Insert blockchain, up goes the share price.
Meanwhile FAANG favorite, Amazon, is trading over $1,100 after-hours. This after cranking out a whooping 50 cent 3rd quarter earnings number. Bill Fleckenstein writes,
The fact that such huge companies moved that much on the news, for the most part, was a real headscratcher. Particularly in the case of Amazon where, about a year ago, the forecast for the current quarter was around $2, then at the beginning of this year it was down to $1.50, then three months ago it was $1, then a month ago it was a nickel. So when they reported 50 cents, that was deemed a huge success, despite the fact that operating income fell 40% (along with other bits of weak financial performance).
Wolf Richter writes on his Wolf Street blog that betting against the madness is a widow-maker trade. He quotes David Einhorn who talked about the three heroes that he considers “our three most well-known ‘bubble’ shorts”:
Amazon: “Our view is that just because Amazon can disrupt somebody else’s profit stream, it doesn’t mean that Amazon earns that profit stream. For the moment, the market doesn’t agree. Perhaps, simply being disruptive is enough.”
Tesla: “Tesla had an awful quarter both in its current results and future prospects. In response, its shares fell almost 6%. We believe it deserved much worse.”
Netflix: “On the second quarter conference call, the CEO stated, ‘In some senses the negative free cash flow will be an indicator of enormous success.’ To us, all it indicates is that Netflix is capable of dramatically changing the economics of stand-up comedy in favor of the comedians.”
Yet Amazon is up 30% this year, Tesla and Netflix 58%! This market simply doesn’t tolerate logic other than buy, buy, buy – until something changes.

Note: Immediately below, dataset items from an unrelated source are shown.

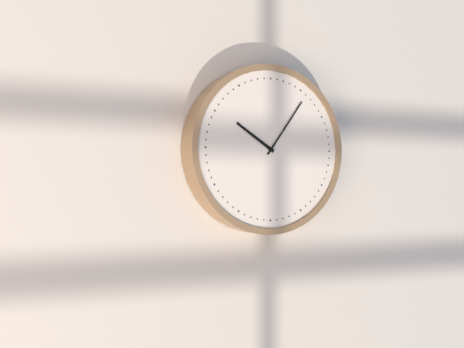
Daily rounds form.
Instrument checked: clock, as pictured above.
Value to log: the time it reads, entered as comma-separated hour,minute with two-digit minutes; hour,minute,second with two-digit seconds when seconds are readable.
10,06
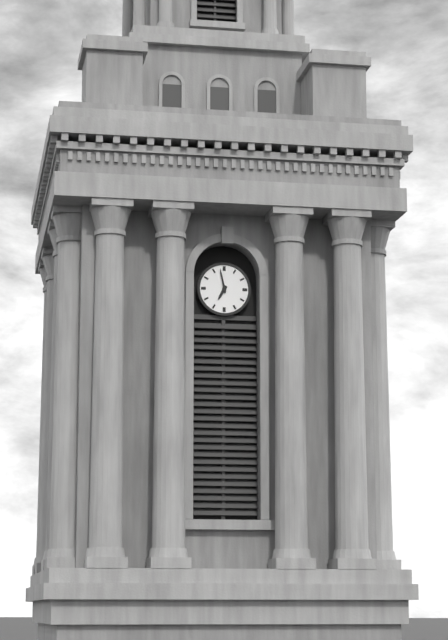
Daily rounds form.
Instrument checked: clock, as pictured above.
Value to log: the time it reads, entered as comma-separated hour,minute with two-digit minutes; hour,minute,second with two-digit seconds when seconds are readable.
6,58
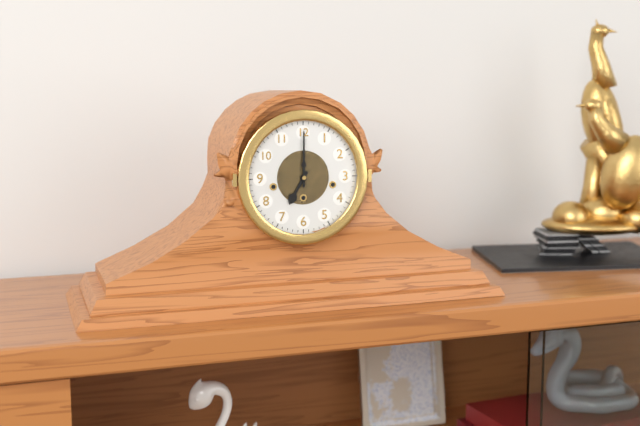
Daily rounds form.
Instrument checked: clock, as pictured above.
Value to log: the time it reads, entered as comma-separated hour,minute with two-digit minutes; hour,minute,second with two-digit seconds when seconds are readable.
7,00
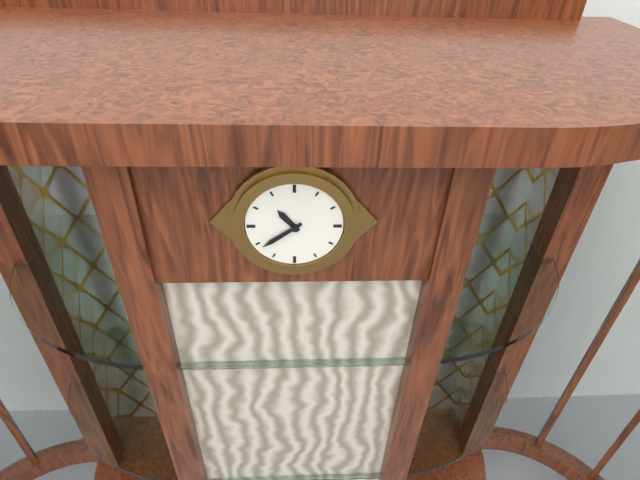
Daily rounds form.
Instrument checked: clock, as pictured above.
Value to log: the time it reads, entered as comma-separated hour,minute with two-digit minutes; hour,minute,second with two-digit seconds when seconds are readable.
10,39
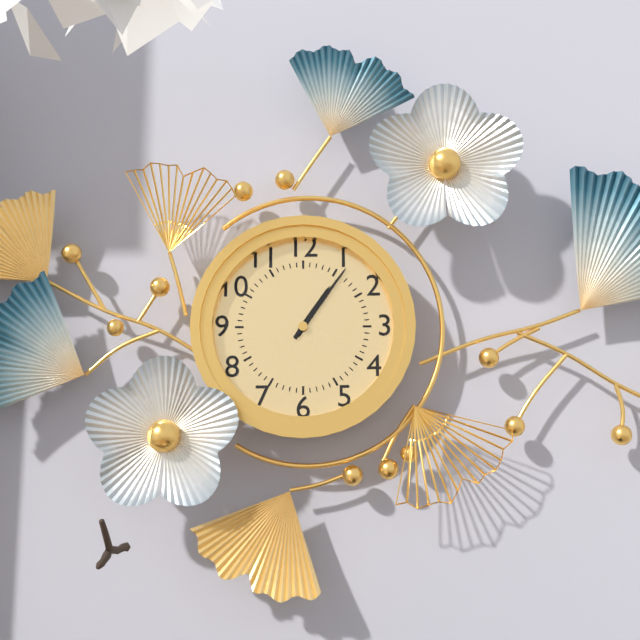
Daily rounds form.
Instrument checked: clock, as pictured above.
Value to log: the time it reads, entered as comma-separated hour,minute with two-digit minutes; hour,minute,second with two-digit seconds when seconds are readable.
1,06
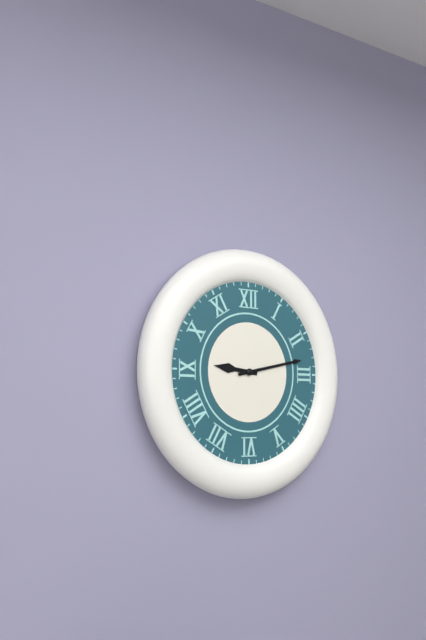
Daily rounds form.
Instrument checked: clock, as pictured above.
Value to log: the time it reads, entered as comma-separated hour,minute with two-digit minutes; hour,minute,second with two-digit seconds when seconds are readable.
9,13
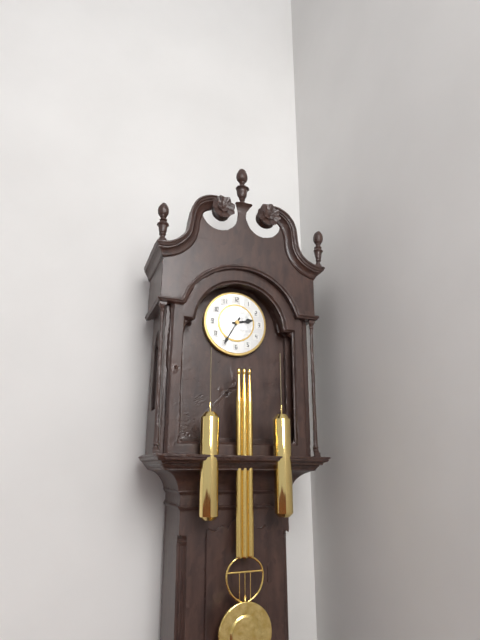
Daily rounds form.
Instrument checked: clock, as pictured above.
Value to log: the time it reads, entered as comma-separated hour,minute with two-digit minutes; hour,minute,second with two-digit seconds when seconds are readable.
2,35
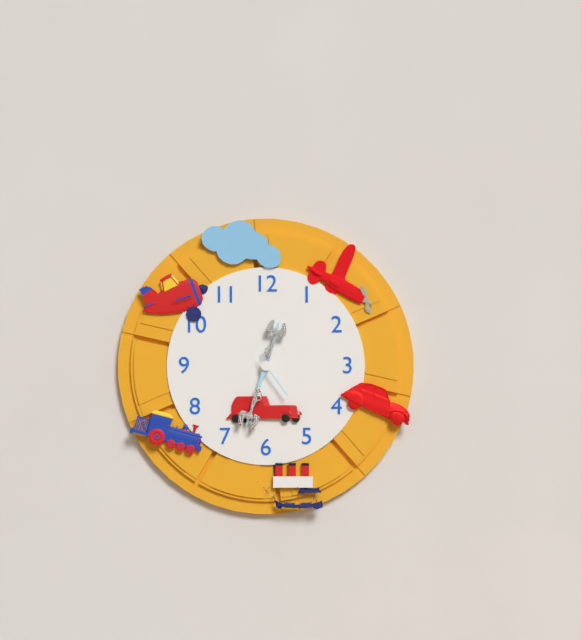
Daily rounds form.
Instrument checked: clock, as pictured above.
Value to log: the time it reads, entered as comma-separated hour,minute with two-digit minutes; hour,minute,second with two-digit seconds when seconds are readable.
12,33
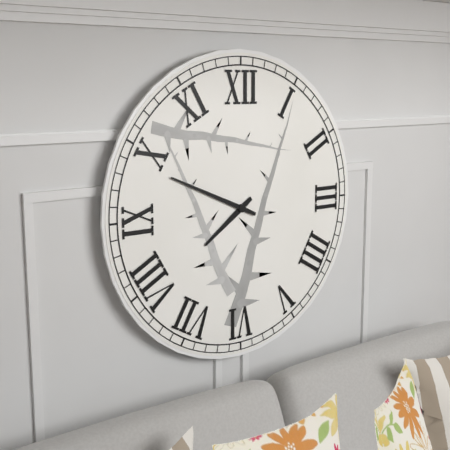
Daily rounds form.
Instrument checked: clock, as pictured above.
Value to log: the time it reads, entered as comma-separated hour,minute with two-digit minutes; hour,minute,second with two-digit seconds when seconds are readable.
7,49
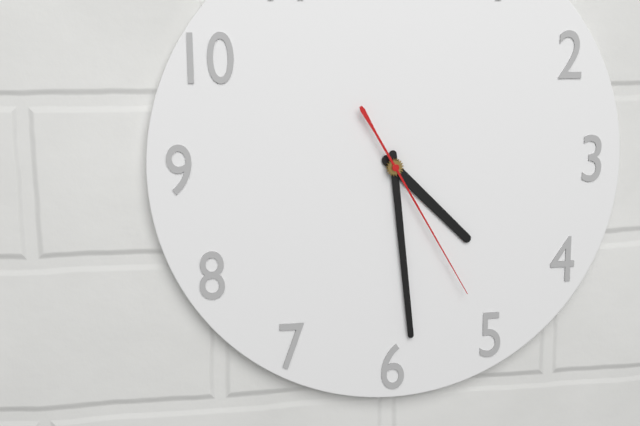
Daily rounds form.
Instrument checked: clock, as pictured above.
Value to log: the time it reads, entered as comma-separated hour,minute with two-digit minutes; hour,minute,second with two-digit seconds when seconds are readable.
4,29,25
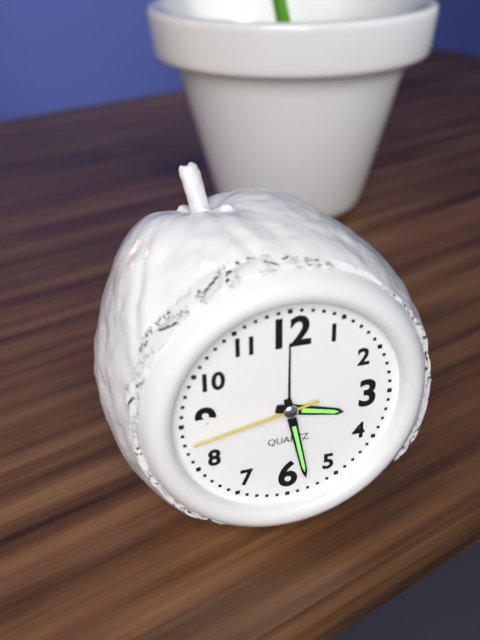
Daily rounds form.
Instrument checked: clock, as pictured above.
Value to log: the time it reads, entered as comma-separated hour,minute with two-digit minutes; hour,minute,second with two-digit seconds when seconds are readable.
3,28,43
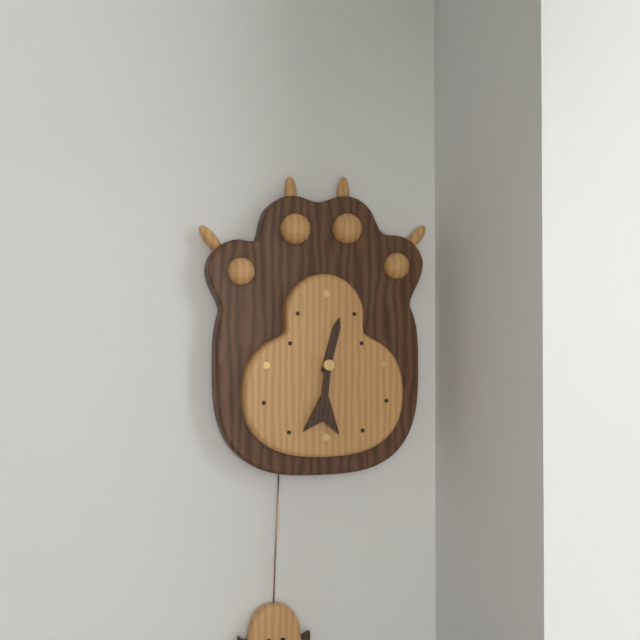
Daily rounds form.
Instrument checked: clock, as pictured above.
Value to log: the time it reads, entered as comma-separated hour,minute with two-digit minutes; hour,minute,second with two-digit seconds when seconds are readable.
12,31
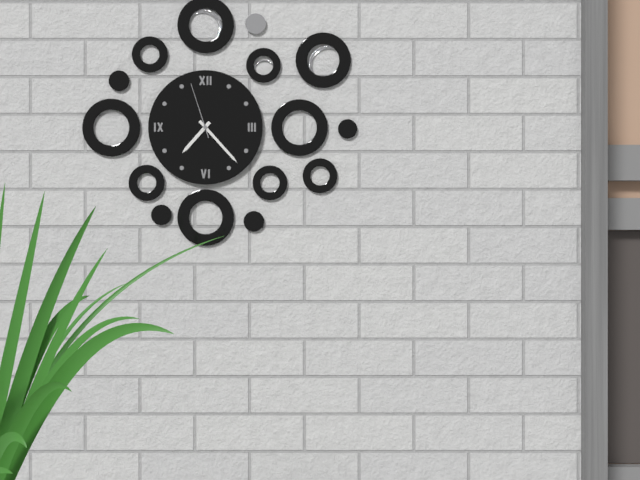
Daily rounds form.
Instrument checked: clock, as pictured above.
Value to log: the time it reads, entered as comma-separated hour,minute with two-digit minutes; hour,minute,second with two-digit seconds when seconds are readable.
7,23,57
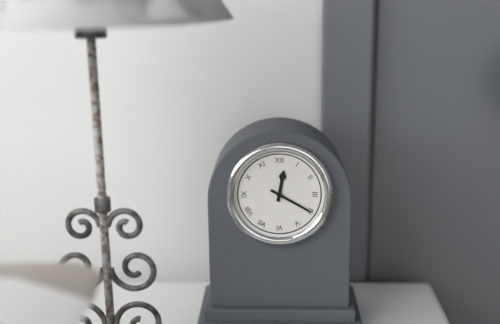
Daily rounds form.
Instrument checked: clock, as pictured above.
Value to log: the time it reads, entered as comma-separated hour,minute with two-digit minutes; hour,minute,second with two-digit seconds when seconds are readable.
12,20
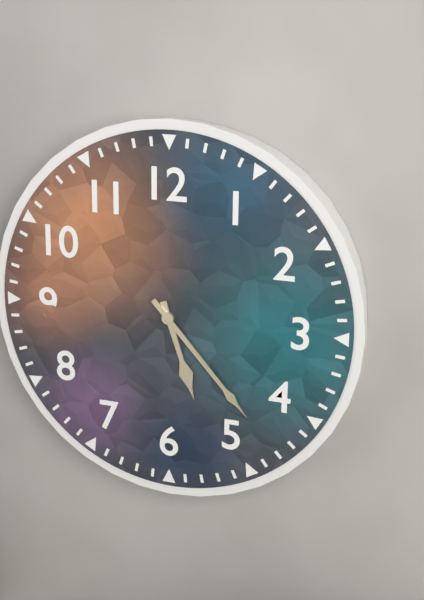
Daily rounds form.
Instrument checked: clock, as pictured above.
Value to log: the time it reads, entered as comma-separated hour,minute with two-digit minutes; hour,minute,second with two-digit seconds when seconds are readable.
5,23
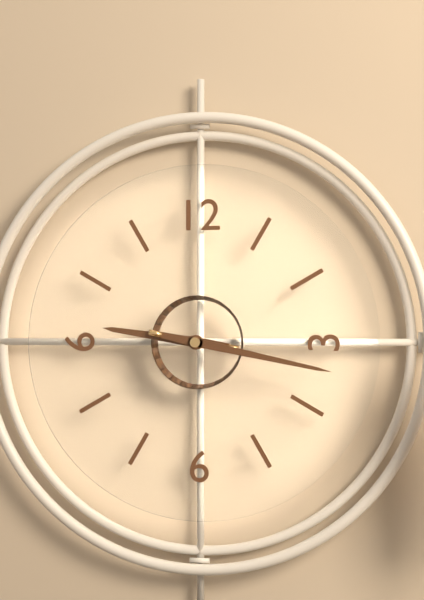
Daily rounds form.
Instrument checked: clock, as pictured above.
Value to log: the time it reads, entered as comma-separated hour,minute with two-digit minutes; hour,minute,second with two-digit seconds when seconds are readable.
9,17
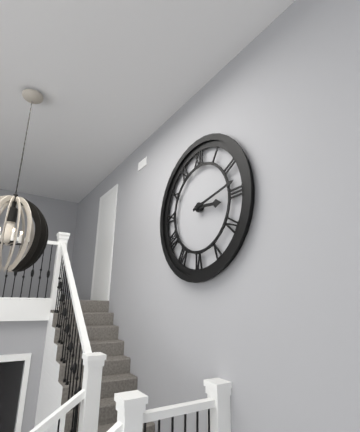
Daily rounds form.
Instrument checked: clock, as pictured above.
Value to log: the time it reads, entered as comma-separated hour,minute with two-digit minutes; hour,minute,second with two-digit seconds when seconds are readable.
3,13
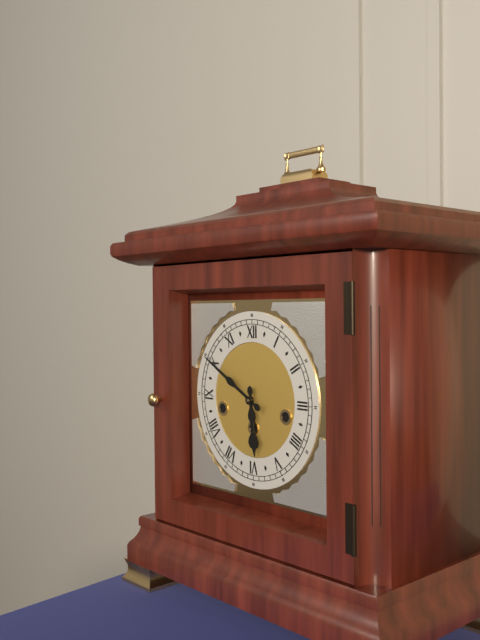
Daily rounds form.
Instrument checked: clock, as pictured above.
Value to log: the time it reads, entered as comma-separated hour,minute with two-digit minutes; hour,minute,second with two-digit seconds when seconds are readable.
5,50
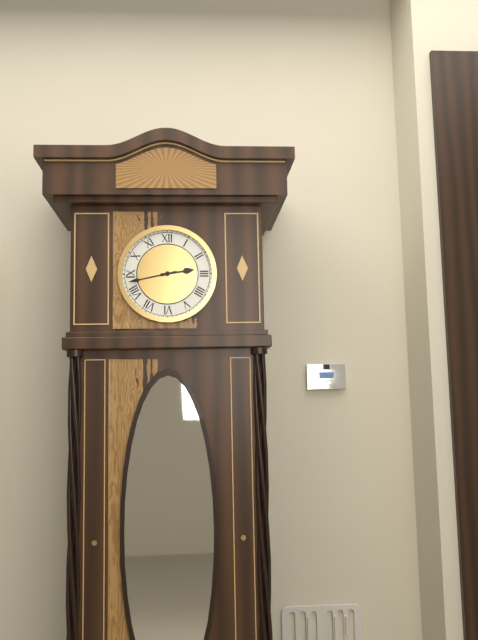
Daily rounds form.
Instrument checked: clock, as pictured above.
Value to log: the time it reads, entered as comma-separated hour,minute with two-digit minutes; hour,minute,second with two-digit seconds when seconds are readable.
2,43
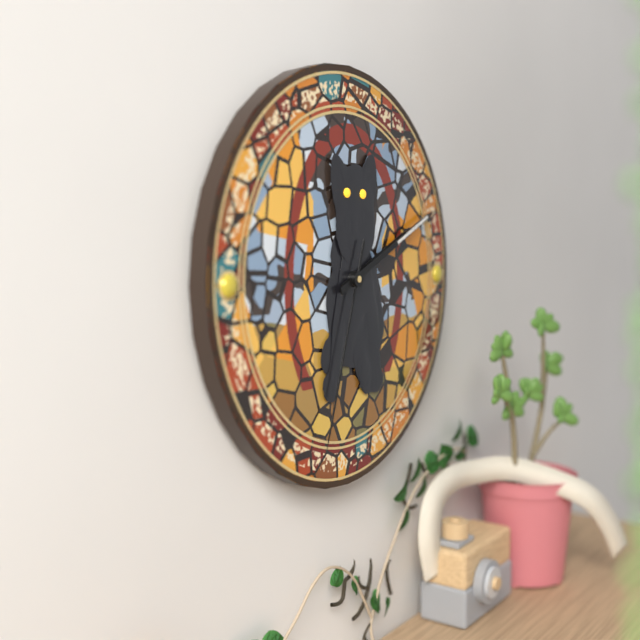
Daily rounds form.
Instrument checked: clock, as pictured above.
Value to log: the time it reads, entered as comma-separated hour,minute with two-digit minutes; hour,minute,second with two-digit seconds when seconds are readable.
2,11,33
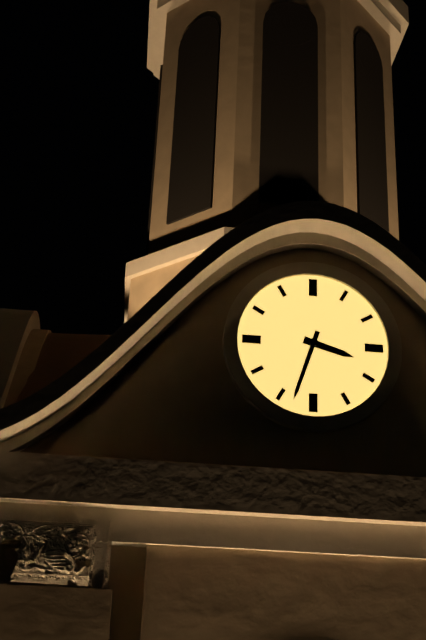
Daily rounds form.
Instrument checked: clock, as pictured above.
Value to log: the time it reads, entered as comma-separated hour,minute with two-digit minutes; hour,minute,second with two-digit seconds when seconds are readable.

So it has been for centuries.
"I can calculate the movement of stars, but not the madness of men," Sir Isaac Newton apparently said after he lost his fortune in the South Sea Bubble.
Jesse Colombo writes of the episode that bankrupted Newton.
As South Sea Company shares bubbled up to incredible new heights, numerous other joint-stock companies IPOd to take advantage of the booming investor demand for speculative investments. Many of these new companies made outrageous and often fraudulent claims about their business ventures for the purpose of raising capital and boosting their stock prices. Here are some examples of these companies’ business proposals (History House, 1997):
For supplying the town of Deal with fresh water.
For trading in hair.
For assuring of seamen’s wages.
For importing pitch and tar, and other naval stores, from North Britain and America.
For insuring of horses.
For improving the art of making soap.
For improving of gardens.
For insuring and increasing children’s fortunes.
For a wheel for perpetual motion.
For importing walnut-trees from Virginia.
For making of rape-oil.
For paying pensions to widows and others, at a small discount.
For making iron with pit coal.
For the transmutation of quicksilver into a malleable fine metal.
And the most outlandish (and cunningly clever!) of all:
For carrying on an undertaking of great advantage; but nobody to know what it is.
Stock promoters where more ingenious then; today all that is needed is “blockchain” in the company name.